WORK REQUIRED => Starting with the line containing "scientific name: Gastrophysa viridula" and going on through the end of the listing, rewrite those lines with "phylum" swapped for "division", leaving everything else unchanged.

DATA PROVIDED =>
================================

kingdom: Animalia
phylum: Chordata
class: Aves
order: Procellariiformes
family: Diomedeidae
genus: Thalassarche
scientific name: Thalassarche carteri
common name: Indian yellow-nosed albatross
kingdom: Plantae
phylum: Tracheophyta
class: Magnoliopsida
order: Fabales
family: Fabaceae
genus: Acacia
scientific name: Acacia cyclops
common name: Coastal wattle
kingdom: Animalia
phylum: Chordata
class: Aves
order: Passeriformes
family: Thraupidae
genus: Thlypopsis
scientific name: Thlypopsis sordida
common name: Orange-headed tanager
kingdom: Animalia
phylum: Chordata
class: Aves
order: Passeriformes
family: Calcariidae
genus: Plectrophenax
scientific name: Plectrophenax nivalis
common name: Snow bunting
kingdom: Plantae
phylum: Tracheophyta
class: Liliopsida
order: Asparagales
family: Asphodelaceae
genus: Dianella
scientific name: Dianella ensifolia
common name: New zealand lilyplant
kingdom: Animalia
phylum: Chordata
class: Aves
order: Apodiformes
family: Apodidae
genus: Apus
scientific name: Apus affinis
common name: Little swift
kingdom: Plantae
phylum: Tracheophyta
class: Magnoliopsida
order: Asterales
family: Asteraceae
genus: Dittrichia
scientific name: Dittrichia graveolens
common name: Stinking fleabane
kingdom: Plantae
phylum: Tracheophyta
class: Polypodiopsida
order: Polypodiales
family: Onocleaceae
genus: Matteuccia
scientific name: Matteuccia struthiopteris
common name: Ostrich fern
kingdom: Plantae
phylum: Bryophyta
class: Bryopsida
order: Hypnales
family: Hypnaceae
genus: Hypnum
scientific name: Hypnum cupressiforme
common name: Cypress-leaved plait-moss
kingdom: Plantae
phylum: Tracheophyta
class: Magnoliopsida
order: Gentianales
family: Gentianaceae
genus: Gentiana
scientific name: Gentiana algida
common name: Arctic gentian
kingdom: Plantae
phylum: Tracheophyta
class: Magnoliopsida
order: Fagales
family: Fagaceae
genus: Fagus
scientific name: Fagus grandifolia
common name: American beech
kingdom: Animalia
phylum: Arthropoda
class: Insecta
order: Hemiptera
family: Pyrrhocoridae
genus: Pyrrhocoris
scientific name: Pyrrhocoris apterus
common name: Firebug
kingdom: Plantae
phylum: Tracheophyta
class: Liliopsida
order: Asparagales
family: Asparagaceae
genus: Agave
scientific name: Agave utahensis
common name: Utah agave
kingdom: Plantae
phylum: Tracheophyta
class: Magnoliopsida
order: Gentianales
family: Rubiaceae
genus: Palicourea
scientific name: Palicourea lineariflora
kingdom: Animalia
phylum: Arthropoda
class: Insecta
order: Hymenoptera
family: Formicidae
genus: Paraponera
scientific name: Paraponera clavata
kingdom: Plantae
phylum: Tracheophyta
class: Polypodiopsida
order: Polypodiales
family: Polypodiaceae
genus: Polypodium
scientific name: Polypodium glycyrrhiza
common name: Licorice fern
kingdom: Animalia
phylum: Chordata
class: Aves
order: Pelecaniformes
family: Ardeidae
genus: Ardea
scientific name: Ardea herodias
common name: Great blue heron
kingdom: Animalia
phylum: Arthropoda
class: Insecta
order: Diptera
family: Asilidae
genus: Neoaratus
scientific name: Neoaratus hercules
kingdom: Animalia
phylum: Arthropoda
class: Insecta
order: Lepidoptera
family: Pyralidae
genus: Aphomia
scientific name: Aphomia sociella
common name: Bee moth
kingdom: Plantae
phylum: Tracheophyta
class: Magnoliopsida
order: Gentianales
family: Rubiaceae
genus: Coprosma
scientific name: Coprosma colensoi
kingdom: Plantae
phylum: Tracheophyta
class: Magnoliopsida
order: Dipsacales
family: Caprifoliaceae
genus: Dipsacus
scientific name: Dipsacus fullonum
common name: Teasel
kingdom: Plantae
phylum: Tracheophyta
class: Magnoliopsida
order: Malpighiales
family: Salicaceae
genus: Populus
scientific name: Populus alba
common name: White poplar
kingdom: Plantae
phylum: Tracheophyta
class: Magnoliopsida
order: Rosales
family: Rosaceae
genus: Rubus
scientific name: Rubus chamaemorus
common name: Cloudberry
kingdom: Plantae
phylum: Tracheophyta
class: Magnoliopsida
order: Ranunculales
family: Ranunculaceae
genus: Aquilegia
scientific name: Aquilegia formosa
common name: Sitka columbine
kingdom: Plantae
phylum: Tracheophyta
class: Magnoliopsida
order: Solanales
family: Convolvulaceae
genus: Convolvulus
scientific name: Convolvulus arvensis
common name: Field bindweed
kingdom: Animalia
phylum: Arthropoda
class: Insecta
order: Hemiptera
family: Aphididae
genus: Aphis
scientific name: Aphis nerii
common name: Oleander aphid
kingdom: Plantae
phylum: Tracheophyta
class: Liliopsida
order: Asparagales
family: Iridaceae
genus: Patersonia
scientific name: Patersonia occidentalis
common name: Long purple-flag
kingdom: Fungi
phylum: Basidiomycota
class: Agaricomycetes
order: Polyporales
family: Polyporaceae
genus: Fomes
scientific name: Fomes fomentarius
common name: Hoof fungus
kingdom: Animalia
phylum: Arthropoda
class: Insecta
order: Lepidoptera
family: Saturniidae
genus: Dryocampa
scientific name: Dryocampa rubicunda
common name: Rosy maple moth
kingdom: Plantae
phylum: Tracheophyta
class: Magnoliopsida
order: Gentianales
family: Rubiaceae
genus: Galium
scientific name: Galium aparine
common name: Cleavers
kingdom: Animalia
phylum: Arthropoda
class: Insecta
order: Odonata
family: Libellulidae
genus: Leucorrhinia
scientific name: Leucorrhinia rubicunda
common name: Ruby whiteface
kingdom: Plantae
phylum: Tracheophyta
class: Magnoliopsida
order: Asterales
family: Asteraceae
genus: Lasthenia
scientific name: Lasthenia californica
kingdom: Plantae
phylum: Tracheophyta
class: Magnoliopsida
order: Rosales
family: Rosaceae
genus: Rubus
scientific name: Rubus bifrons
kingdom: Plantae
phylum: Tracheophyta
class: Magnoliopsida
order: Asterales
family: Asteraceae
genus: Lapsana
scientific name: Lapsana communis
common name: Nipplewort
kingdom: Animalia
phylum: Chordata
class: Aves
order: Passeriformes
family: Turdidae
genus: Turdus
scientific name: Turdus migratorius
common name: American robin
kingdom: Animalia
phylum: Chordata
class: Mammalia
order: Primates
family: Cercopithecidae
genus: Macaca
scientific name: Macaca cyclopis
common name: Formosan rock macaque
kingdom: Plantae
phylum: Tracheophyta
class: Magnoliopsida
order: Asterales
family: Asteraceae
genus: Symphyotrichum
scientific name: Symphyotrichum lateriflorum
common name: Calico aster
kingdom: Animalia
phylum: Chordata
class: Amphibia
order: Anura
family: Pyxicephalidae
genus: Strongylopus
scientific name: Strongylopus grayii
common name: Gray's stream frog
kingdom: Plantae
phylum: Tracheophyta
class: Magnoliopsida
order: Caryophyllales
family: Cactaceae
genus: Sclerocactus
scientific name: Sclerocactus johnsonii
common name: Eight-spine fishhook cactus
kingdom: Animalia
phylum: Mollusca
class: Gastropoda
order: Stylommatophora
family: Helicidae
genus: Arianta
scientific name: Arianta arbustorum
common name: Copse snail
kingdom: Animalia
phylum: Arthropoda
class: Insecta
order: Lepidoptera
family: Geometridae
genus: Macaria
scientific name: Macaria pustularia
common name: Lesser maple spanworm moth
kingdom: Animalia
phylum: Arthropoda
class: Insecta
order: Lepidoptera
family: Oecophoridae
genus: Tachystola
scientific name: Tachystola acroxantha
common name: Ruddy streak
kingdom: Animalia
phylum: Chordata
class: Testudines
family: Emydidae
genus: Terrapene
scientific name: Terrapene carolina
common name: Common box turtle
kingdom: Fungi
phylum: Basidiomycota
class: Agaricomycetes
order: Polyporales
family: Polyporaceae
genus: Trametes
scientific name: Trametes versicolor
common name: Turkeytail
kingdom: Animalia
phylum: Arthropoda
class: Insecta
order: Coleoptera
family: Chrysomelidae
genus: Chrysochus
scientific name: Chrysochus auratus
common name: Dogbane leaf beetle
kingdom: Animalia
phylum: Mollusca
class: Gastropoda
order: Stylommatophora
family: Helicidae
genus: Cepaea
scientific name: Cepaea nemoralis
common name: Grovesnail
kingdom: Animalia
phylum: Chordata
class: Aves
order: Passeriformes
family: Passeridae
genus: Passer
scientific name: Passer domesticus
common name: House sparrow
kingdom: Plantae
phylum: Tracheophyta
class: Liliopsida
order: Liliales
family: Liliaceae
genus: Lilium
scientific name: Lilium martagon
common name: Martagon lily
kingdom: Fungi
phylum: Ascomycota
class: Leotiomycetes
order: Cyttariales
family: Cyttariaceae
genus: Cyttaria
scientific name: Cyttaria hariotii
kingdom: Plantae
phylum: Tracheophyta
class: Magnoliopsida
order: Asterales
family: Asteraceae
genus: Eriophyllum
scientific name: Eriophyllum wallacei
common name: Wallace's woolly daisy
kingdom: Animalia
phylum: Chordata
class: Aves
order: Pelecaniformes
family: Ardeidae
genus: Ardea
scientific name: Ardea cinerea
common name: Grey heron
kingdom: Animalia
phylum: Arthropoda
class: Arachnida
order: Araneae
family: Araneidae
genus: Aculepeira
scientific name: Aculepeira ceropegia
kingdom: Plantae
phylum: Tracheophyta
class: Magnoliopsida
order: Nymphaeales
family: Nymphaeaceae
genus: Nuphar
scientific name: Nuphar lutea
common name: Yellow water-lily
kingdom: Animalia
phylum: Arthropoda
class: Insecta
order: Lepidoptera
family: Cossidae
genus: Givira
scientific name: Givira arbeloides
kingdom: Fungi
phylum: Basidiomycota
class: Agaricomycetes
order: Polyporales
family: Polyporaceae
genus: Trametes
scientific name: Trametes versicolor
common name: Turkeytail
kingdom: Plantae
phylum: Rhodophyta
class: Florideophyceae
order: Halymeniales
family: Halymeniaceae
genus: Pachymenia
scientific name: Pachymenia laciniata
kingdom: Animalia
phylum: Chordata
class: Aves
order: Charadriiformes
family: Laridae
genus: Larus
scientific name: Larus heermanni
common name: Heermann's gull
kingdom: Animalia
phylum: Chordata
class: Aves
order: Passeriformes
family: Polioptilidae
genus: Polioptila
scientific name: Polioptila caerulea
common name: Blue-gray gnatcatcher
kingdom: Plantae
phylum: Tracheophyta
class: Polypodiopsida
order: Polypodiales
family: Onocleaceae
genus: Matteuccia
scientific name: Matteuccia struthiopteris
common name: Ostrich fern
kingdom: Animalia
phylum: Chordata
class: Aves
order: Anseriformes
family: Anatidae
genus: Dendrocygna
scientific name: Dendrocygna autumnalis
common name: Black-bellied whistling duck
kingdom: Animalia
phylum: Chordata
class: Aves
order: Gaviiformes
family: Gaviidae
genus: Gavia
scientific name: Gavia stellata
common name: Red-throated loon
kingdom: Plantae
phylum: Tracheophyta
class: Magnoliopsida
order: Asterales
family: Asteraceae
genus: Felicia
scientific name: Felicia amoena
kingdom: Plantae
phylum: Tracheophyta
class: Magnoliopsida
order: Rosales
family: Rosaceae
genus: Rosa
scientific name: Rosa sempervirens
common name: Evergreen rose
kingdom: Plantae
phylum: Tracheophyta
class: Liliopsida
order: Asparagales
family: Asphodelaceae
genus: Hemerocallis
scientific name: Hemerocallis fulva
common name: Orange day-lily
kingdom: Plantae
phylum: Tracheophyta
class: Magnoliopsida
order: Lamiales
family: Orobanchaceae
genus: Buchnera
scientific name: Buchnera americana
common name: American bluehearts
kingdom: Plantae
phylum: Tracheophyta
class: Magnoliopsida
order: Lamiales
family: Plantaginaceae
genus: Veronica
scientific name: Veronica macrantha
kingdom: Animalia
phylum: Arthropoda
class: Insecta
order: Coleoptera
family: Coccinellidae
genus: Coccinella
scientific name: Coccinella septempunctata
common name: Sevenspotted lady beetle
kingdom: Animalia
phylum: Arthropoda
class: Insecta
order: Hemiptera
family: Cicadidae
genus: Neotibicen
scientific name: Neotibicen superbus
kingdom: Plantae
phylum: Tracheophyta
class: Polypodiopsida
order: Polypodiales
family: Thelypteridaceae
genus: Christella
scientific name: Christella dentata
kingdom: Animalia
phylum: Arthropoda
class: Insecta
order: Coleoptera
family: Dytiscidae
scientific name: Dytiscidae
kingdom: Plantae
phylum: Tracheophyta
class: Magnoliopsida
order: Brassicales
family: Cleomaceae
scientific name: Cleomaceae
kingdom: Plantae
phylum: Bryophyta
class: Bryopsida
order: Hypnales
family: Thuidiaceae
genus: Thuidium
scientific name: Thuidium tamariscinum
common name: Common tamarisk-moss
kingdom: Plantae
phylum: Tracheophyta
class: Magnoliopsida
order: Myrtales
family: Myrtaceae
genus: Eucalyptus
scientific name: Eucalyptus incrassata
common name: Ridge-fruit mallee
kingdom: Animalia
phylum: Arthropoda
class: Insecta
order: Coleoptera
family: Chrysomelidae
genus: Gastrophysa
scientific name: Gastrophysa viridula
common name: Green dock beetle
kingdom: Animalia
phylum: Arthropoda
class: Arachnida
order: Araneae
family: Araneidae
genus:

================================

RESULT FOR THIS TASK =>
scientific name: Gastrophysa viridula
common name: Green dock beetle
kingdom: Animalia
division: Arthropoda
class: Arachnida
order: Araneae
family: Araneidae
genus:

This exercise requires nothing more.